(TASK ITEM)
The lines to extract run from the start of the records through the line with "Δοκιμάστε να μπειτε σε αυτο τον τόπο", both ends included; drop the pictures.

↓↓↓

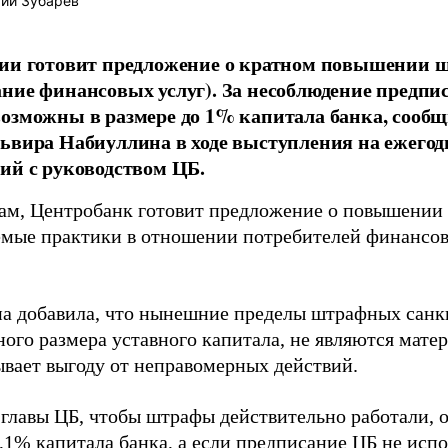
ий Зубарев
ии готовит предложение о кратном повышении ш
ние финансовых услуг). За несоблюдение предп
озможны в размере до 1% капитала банка, сообщ
ьвира Набиуллина в ходе выступления на ежегод
ий с руководством ЦБ.
вам, Центробанк готовит предложение о повышении
мые практики в отношении потребителей финансовы
а добавила, что нынешние пределы штрафных санк
ого размера уставного капитала, не являются мате
ывает выгоду от неправомерных действий.
 главы ЦБ, чтобы штрафы действительно работали, 
,1% капитала банка, а если предписание ЦБ не испо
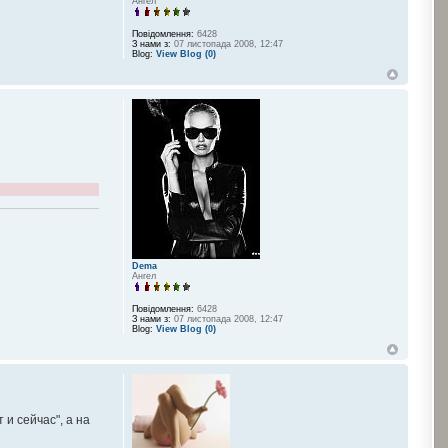
Ангел
Повідомлення:
6428
З нами з:
07 листопада 2008, 12:47
Blog:
View Blog (0)
Dema
Ангел
Повідомлення:
6428
З нами з:
07 листопада 2008, 12:47
Blog:
View Blog (0)
и сейчас", а на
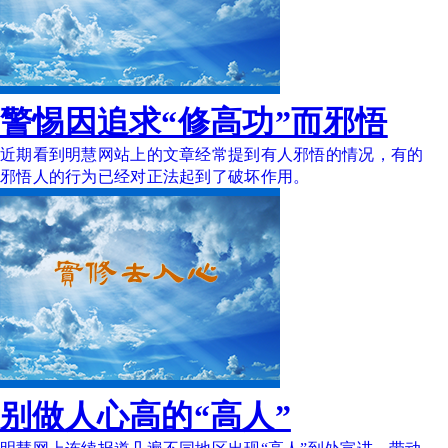
警惕因追求“修高功”而邪悟
近期看到明慧网站上的文章经常提到有人邪悟的情况，有的
邪悟人的行为已经对正法起到了破坏作用。
别做人心高的“高人”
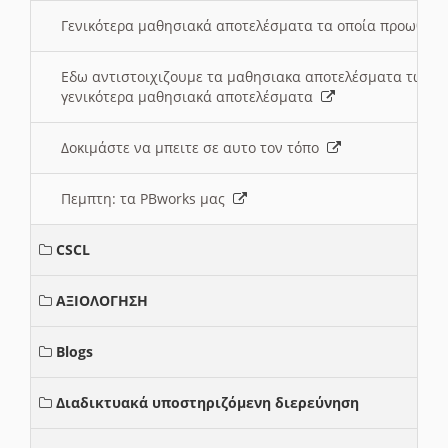
Γενικότερα μαθησιακά αποτελέσματα τα οποία προωθεί
Εδω αντιστοιχιζουμε τα μαθησιακα αποτελέσματα των 
γενικότερα μαθησιακά αποτελέσματα
Δοκιμάστε να μπειτε σε αυτο τον τόπο
Πεμπτη: τα PBworks μας
CSCL
ΑΞΙΟΛΟΓΗΣΗ
Blogs
Διαδικτυακά υποστηριζόμενη διερεύνηση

↑↑↑

(RESPONSE TO THIS EXERCISE)
ий Зубарев
ии готовит предложение о кратном повышении ш
ние финансовых услуг). За несоблюдение предп
озможны в размере до 1% капитала банка, сообщ
ьвира Набиуллина в ходе выступления на ежегод
ий с руководством ЦБ.
вам, Центробанк готовит предложение о повышении
мые практики в отношении потребителей финансовы
а добавила, что нынешние пределы штрафных санк
ого размера уставного капитала, не являются мате
ывает выгоду от неправомерных действий.
 главы ЦБ, чтобы штрафы действительно работали, 
,1% капитала банка, а если предписание ЦБ не испо
Ангел
Повідомлення:
6428
З нами з:
07 листопада 2008, 12:47
Blog:
View Blog (0)
Dema
Ангел
Повідомлення:
6428
З нами з:
07 листопада 2008, 12:47
Blog:
View Blog (0)
и сейчас", а на
警惕因追求“修高功”而邪悟
近期看到明慧网站上的文章经常提到有人邪悟的情况，有的
邪悟人的行为已经对正法起到了破坏作用。
别做人心高的“高人”
Γενικότερα μαθησιακά αποτελέσματα τα οποία προωθεί
Εδω αντιστοιχιζουμε τα μαθησιακα αποτελέσματα των 
γενικότερα μαθησιακά αποτελέσματα
Δοκιμάστε να μπειτε σε αυτο τον τόπο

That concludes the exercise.